Actually I agree with them a new name would be helpful. I would propose inorganic intelligence to try to pick a term with less value judgments.
AI is really an overloaded term that includes 70 years of snake oil, Skynet, the Singularity and killer robots. I think we need a new name to start fresh.
And personally, I think we are extremely biased by our sci-fi to think of this tech as malevolent. As far as we can see, it can only know what we teach it since it relies on all of our perceptions to learn. LLMs seem both extremely promising as a useful tool and very pliant to the operator’s wishes. I’m way beyond “this is a fancy next word predictor” as I think it’s emergent behavior has many of the hallmarks of reasoning and novel inference, but at best I think it is only part of a mind and an unconscious one at that.
It could be useful for a similar reason as the euphemism treadmill. We could leave behind all of the misguided assumptions about AI with the old 'artificial intelligence' nomenclature and move forward with 'synthetic intelligence' which has our new understanding of what systems like GPT-4 can do.
>Since nobody actually knows what "intelligence" is
Everybody knows what intelligence is. Even if we can't agree on a precise definition, it's pretty obvious that it's the thing that humans and other animals do that involves learning, reasoning, planning, and problem solving. We can also agree that being successful at certain tasks constitutes intelligence. Solving a math problem is intelligence. Writing a poem is intelligence.
The devil is in the details and rather generic words that describe a gradient can never capture the exact nature of what we're trying to define in specific situations.
Only if you care about those details. Almost no one does.
In almost any conversation, everyone does in fact know what intelligence, porn, god and beauty are. Yes, all those ideas are fuzzy at the borders, but we almost never need to resolve them in detail when talking about them. When we do, then yes, things get tricky and there's a lot of disagreement - but at the end of the day, as the phrase I once read on the Internet goes, it all has to add up to normality. You can still work with fuzzy, casual concepts, even though you can't define them precisely.
You can never capture the exact nature of anything outside of logic and math. That's too high of a bar. Philosophers who have worked on this problem like Wittgenstein talk about concepts in terms of family resemblances, not exact definitions. If I'm trying to understand whether a system is intelligent, I don't need a logical proof. I learn whether it is intelligent by testing whether it can successfully do many of the same things that other intelligent systems do.
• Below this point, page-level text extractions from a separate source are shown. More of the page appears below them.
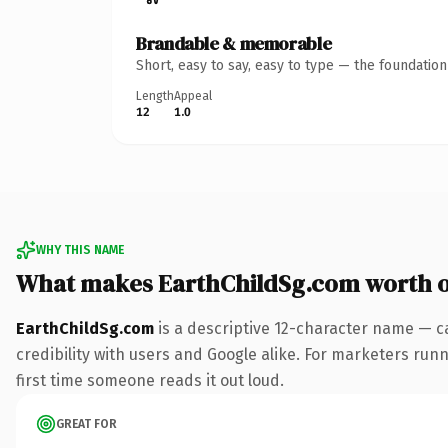
Brandable & memorable
Short, easy to say, easy to type — the foundatio
Length
Appeal
12
1.0
WHY THIS NAME
What makes EarthChildSg.com worth 
EarthChildSg.com
is a descriptive 12-character name — c
credibility with users and Google alike. For marketers runni
first time someone reads it out loud.
GREAT FOR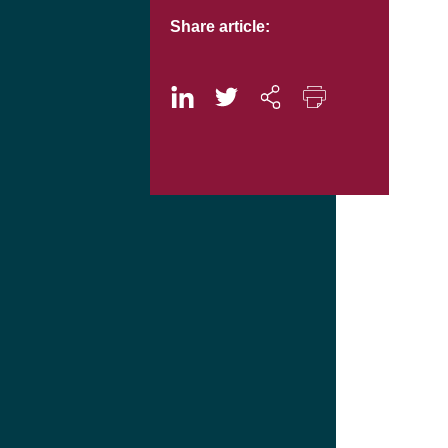
Share article: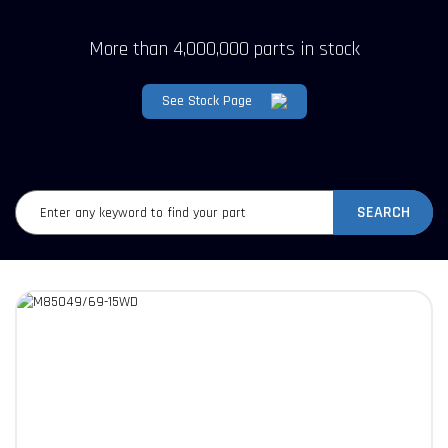
More than 4,000,000 parts in stock
See Stock Page
SEARCH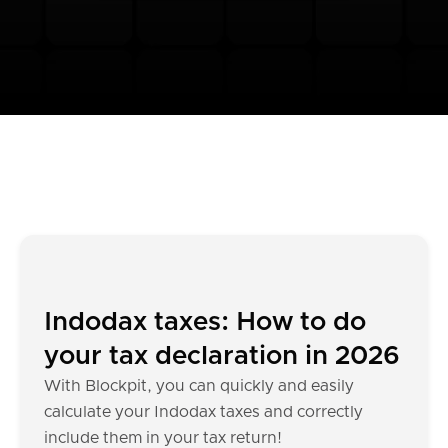
Indodax taxes: How to do
your tax declaration in 2026
With Blockpit, you can quickly and easily
calculate your Indodax taxes and correctly
include them in your tax return!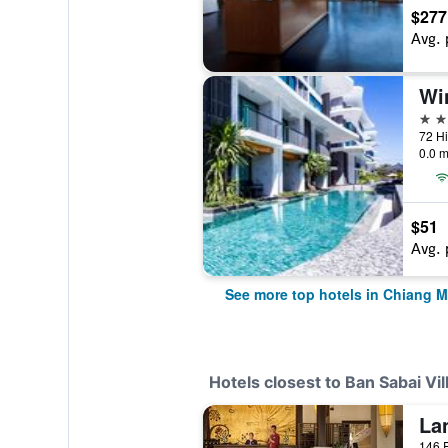
$277
Avg. 
5 st
0.0 m
$51
Avg. 
See more top hotels in Chiang M
Hotels closest to Ban Sabai Vi
146 P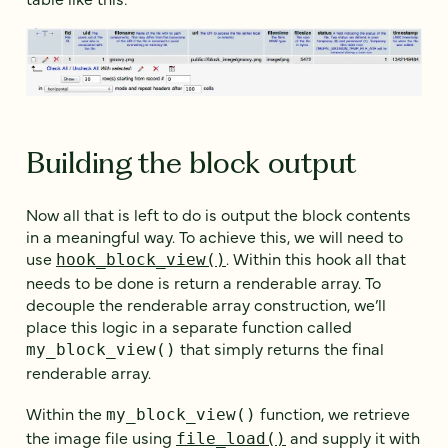
Building the block output
Now all that is left to do is output the block contents
in a meaningful way. To achieve this, we will need to
use
. Within this hook all that
hook_block_view()
needs to be done is return a renderable array. To
decouple the renderable array construction, we’ll
place this logic in a separate function called
that simply returns the final
my_block_view()
renderable array.
Within the
function, we retrieve
my_block_view()
the image file using
and supply it with
file_load()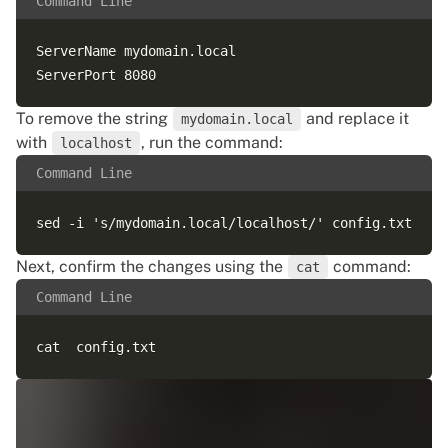
Command Line
ServerName mydomain.local

To remove the string
and replace it
mydomain.local
with
, run the command:
localhost
Command Line
Next, confirm the changes using the
command:
cat
Command Line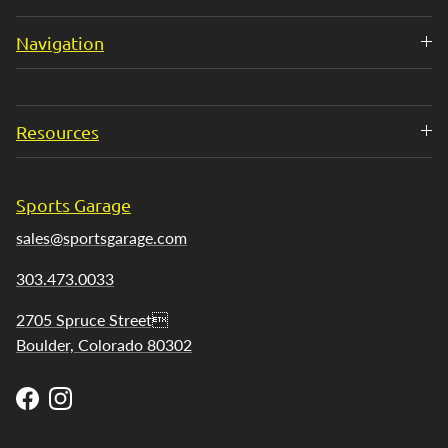
Navigation
Resources
Sports Garage
sales@sportsgarage.com
303.473.0033
2705 Spruce Street
Boulder, Colorado 80302
Facebook
Instagram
I disagree. I think that nobody knows what it is, as demonstrated by the fact that there is such a wide disagreement about what it is.
> We can also agree that being successful at certain tasks constitutes intelligence. Solving a math problem is intelligence. Writing a poem is intelligence.
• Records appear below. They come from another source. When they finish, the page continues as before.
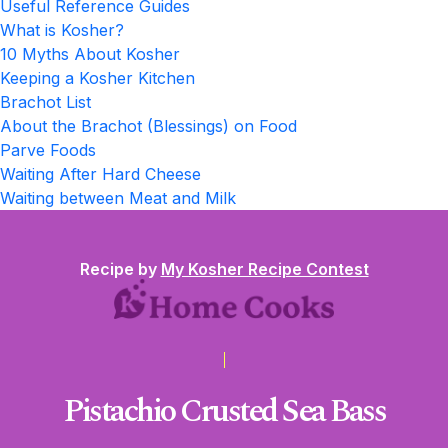
Useful Reference Guides
What is Kosher?
10 Myths About Kosher
Keeping a Kosher Kitchen
Brachot List
About the Brachot (Blessings) on Food
Parve Foods
Waiting After Hard Cheese
Waiting between Meat and Milk
Recipe by
My Kosher Recipe Contest
Pistachio Crusted Sea Bass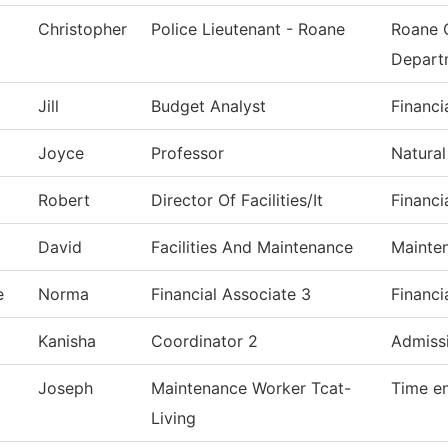
Christopher
Police Lieutenant - Roane
Roane 
Depart
Jill
Budget Analyst
Financi
Joyce
Professor
Natural
Robert
Director Of Facilities/It
Financi
David
Facilities And Maintenance
Mainte
e
Norma
Financial Associate 3
Financi
Kanisha
Coordinator 2
Admiss
Joseph
Maintenance Worker Tcat-
Time en
Living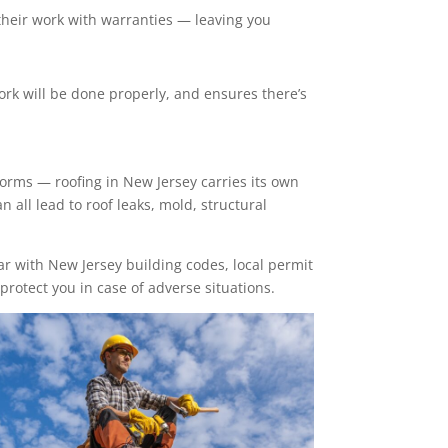
their work with warranties — leaving you
work will be done properly, and ensures there’s
torms — roofing in New Jersey carries its own
n all lead to roof leaks, mold, structural
iar with New Jersey building codes, local permit
protect you in case of adverse situations.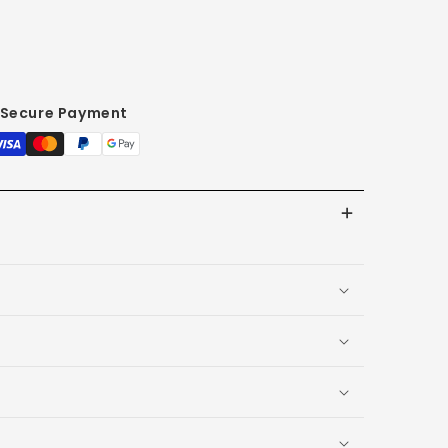
Secure Payment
As an example, I don't agree that either of those things indicates intelligence all by themselves. We've had programs that nobody would call "intelligent" to do both of those things for decades.
>We've had programs that nobody would call "intelligent" to do both of those things for decades.
So you're right that if I have separate algorithms, each designed for a specific purpose, that those algorithms aren't intelligent. However, if I have a general system that can learn how to solve a math problem, write a poem, and do a bunch of other things that humans can do, then that system is intelligent.
I think Artificial Intelligence has taken on the meaning that the intelligence is real but just that it's coming from machines. Synthetic intelligence (at least to me) sounds more like we're acknowledging that the machines aren't really intelligent and just simulating intelligence.
Why not just eliminate the middle man and call it simulated intelligence? That at least implies that there are different levels of fidelity as quantified by number of parameters and training data set size.
AI is really an overloaded term that includes 70 years of snake oil, Skynet, the Singularity and killer robots. I think we need a new name to start fresh.
And personally, I think we are extremely biased by our sci-fi to think of this tech as malevolent. As far as we can see, it can only know what we teach it since it relies on all of our perceptions to learn. LLMs seem both extremely promising as a useful tool and very pliant to the operator’s wishes. I’m way beyond “this is a fancy next word predictor” as I think it’s emergent behavior has many of the hallmarks of reasoning and novel inference, but at best I think it is only part of a mind and an unconscious one at that.